Like I said, I'm pretty pleased with the number of classic movies I've seen in theaters. I know I'm not breaking any records or anything - but I would never have guessed at the opportunities I've gotten. I've even seen Seven Brides on a big screen before - I got to see it on the TCM Classic Cruise when they invited Jane Powell. It was amazing. Jane Powell did this great interview with Robert Osborne and talked about the quilts that were used to make the costumes and the painted sets. And Robert Osborne told her she was the lynchpin that held the whole movie together. I even got to meet Jane Powell the day I saw the movie on the cruise! She was at the pool deck and I told her that I thought she was amazing. She was incredibly kind and shook my hand. I only regret not asking to take a picture with her - but when I circled back around to do it, she had gotten lunch and I didn't want to interrupt that.

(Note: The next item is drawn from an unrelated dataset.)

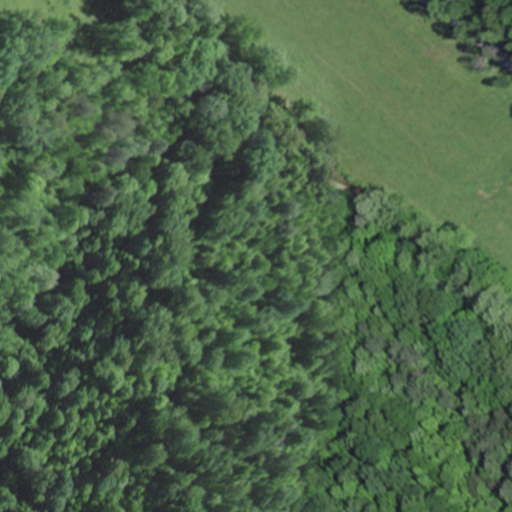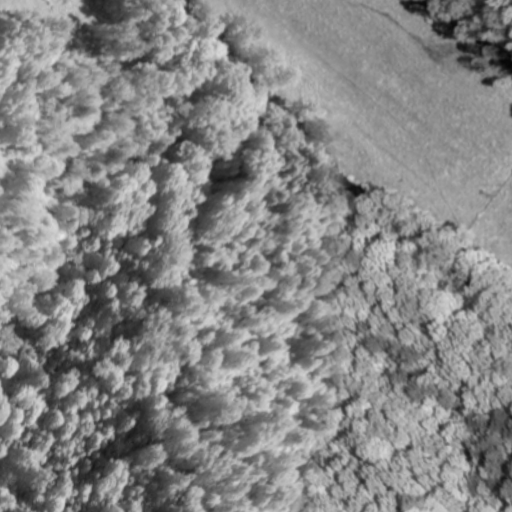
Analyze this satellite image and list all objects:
road: (468, 34)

Anyways... this was a different experience than that one. Obviously, there was no interview right beforehand. But, the audience who went to see the movie on the cruise was a bunch of dedicated movie buffs. They had paid over $1,000 to be there. Most of the people in that theater had seen it before. And on the TCM Cruises there was this habit of the cruisers to go to an interview and then slip out before the movie started in order to catch the next interview. It's kind of ridiculous in a way, when you think about it, but that's what a lot of people do. I did that for movies I didn't care to watch but I was curious about the interviews beforehand.
It may sound strange but this viewing of the movie was even better (not counting the interview at the beginning of the first viewing, of course). The theater was no cruise ship theater. It's an adorable theater but only boasts a few hundred seats. Those seats were filled. I think there were probably less than ten or twenty seats left. And the audience was one of the best theater audiences I have ever sat among. I suspect about half of them had either never seen the movie or were watching it for the first time a long time. Because the laughter was so genuine and so loud.

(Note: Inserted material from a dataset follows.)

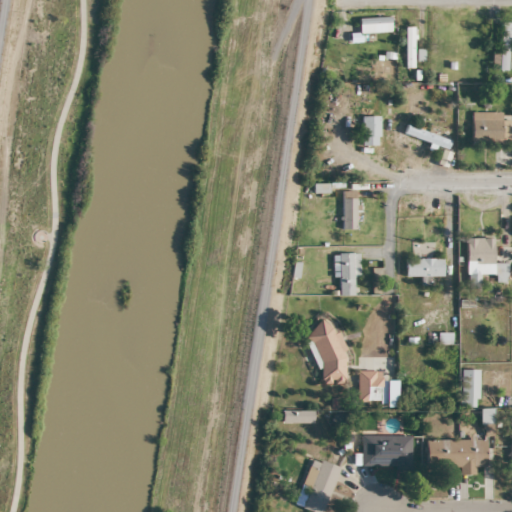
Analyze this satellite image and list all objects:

When I see a movie a million times, I laugh at the jokes, I laugh in anticipation of the jokes... but this audience made me laugh at jokes I'd forgotten were there. It was almost like watching it for the first time. When Caleb takes the cake from Adam and tells Ruth that he'll follow her "to the ends of the earth," I laughed the hardest at that line than I ever have. The jokes sometimes become so familiar, that you forget they're even there (at least some of them). And if, like me, you've been watching movies since before you really understood them, watching them as an adult is an entirely different experience as line after line and scene after scene finally make sense or have new meaning.
I have watched Seven Brides for Seven Brothers countless times and shown it to tons of friends. But even old favorites can surprise me.